_Job_
Answer with the exact lines of the following material from the one containing "Contatore click: 33" through the one containing "In questa schermata", both end lines included.

☆ ☆ ☆

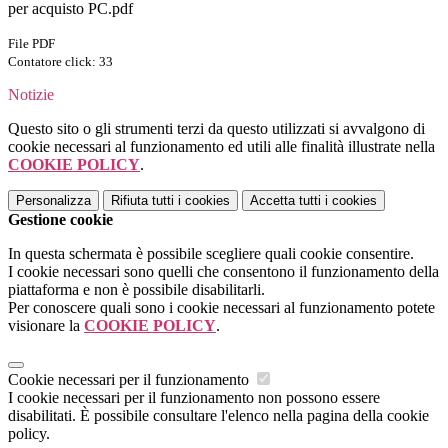
per acquisto PC.pdf
File PDF
Contatore click: 33
Notizie
Questo sito o gli strumenti terzi da questo utilizzati si avvalgono di
cookie necessari al funzionamento ed utili alle finalità illustrate nella
COOKIE POLICY
.
Personalizza
Rifiuta tutti
i cookies
Accetta tutti
i cookies
Gestione cookie
In questa schermata è possibile scegliere quali cookie consentire.
I cookie necessari sono quelli che consentono il funzionamento della
piattaforma e non è possibile disabilitarli.
Per conoscere quali sono i cookie necessari al funzionamento potete
visionare la
COOKIE POLICY
.
Cookie necessari per il funzionamento
I cookie necessari per il funzionamento non possono essere
disabilitati. È possibile consultare l'elenco nella pagina della cookie
policy.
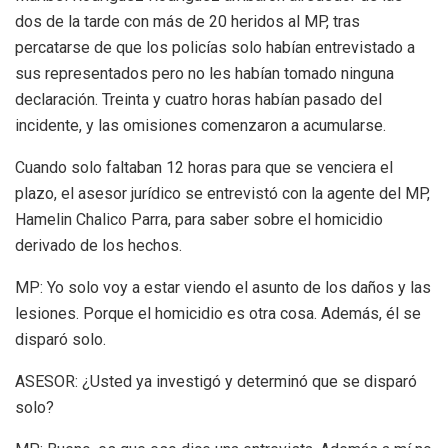
dos de la tarde con más de 20 heridos al MP, tras
percatarse de que los policías solo habían entrevistado a
sus representados pero no les habían tomado ninguna
declaración. Treinta y cuatro horas habían pasado del
incidente, y las omisiones comenzaron a acumularse.
Cuando solo faltaban 12 horas para que se venciera el
plazo, el asesor jurídico se entrevistó con la agente del MP,
Hamelin Chalico Parra, para saber sobre el homicidio
derivado de los hechos.
MP: Yo solo voy a estar viendo el asunto de los daños y las
lesiones. Porque el homicidio es otra cosa. Además, él se
disparó solo.
ASESOR: ¿Usted ya investigó y determinó que se disparó
solo?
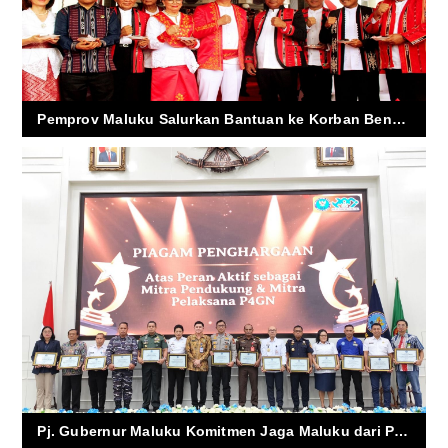
Pemprov Maluku Salurkan Bantuan ke Korban Bencana Waaiela
Pj. Gubernur Maluku Komitmen Jaga Maluku dari Peredaran Narkoba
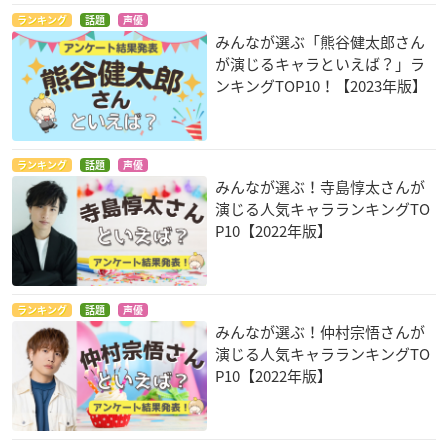
ランキング
話題
声優
みんなが選ぶ「熊谷健太郎さん
が演じるキャラといえば？」ラ
ンキングTOP10！【2023年版】
ランキング
話題
声優
みんなが選ぶ！寺島惇太さんが
演じる人気キャラランキングTO
P10【2022年版】
ランキング
話題
声優
みんなが選ぶ！仲村宗悟さんが
演じる人気キャラランキングTO
P10【2022年版】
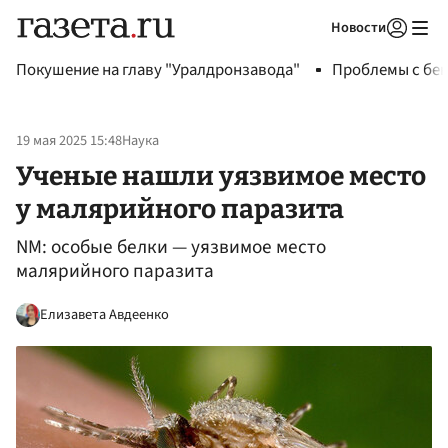
Новости
Авторизоваться
Покушение на главу "Уралдронзавода"
Проблемы с бен
19 мая 2025 15:48
Наука
Ученые нашли уязвимое место
у малярийного паразита
NM: особые белки — уязвимое место
малярийного паразита
Елизавета Авдеенко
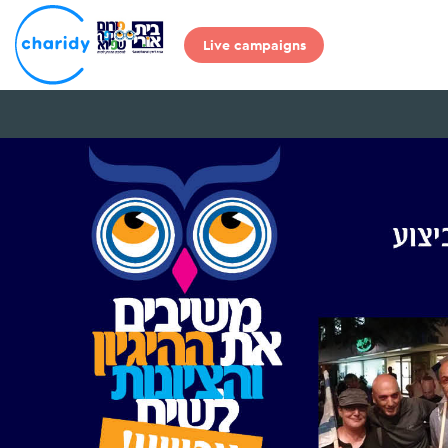
Live campaigns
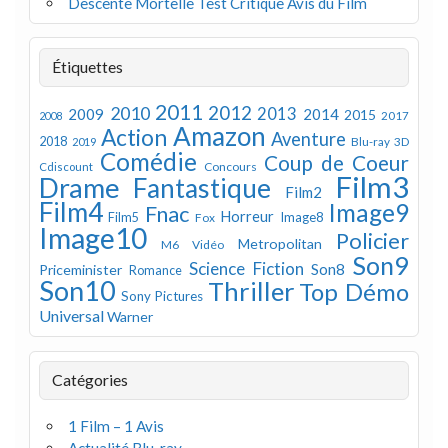
Descente Mortelle Test Critique Avis du Film
Étiquettes
2011
2012
2010
2013
2009
2014
2015
2008
2017
Amazon
Action
Aventure
2018
Blu-ray 3D
2019
Comédie
Coup de Coeur
Concours
Cdiscount
Film3
Drame
Fantastique
Film2
Film4
Image9
Fnac
Horreur
Image8
Film5
Fox
Image10
Policier
Metropolitan
M6 Vidéo
Son9
Science Fiction
Son8
Priceminister
Romance
Son10
Thriller
Top Démo
Sony Pictures
Universal
Warner
Catégories
1 Film – 1 Avis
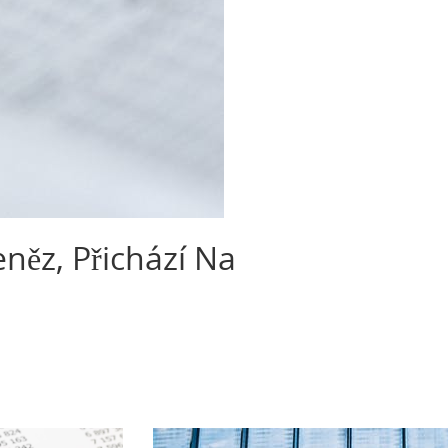
něz, Přichází Na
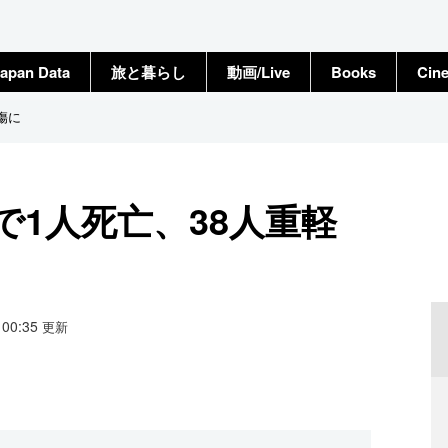
apan Data
旅と暮らし
動画/Live
Books
Cin
傷に
1人死亡、38人重軽
7 00:35
更新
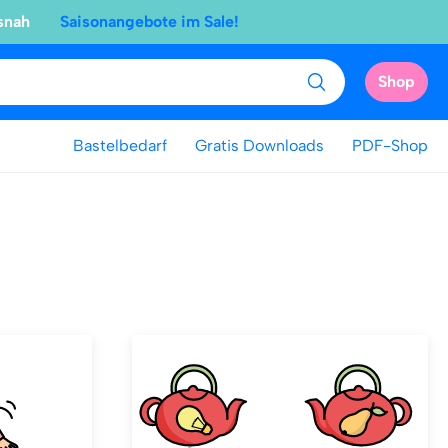
snah
Saisonangebote im Sale!
Shop
Bastelbedarf
Gratis Downloads
PDF-Shop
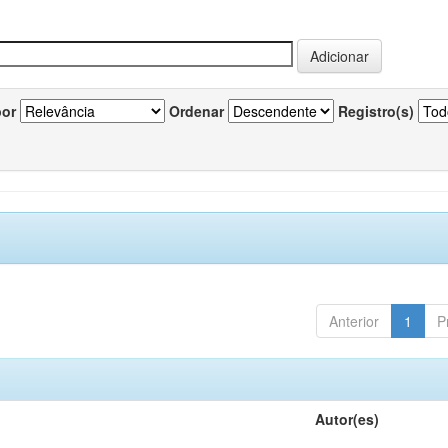
por
Ordenar
Registro(s)
Anterior
1
P
Autor(es)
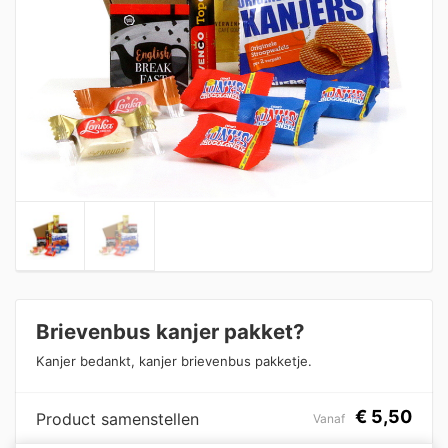
Brievenbus kanjer pakket?
Kanjer bedankt, kanjer brievenbus pakketje.
€
5,50
Product samenstellen
Vanaf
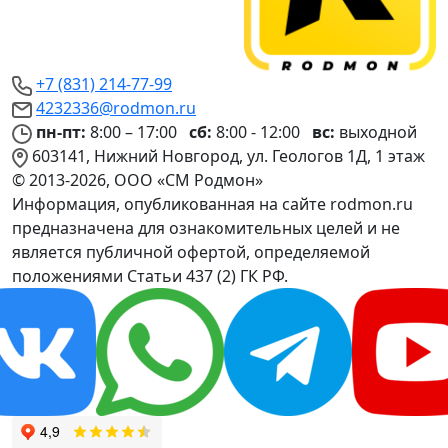
+7 (831) 214-77-99
4232336@rodmon.ru
пн-пт:
8:00 – 17:00
сб:
8:00 - 12:00
вс:
выходной
603141, Нижний Новгород, ул. Геологов 1Д, 1 этаж
© 2013-2026, ООО «СМ Родмон»
Информация, опубликованная на сайте rodmon.ru
предназначена для ознакомительных целей и не
является публичной офертой, определяемой
положениями Статьи 437 (2) ГК РФ.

☆ ☆ ☆

_Response to this exercise_
Contatore click: 33
Notizie
Questo sito o gli strumenti terzi da questo utilizzati si avvalgono di
cookie necessari al funzionamento ed utili alle finalità illustrate nella
COOKIE POLICY
.
Personalizza
Rifiuta tutti
i cookies
Accetta tutti
i cookies
Gestione cookie
In questa schermata è possibile scegliere quali cookie consentire.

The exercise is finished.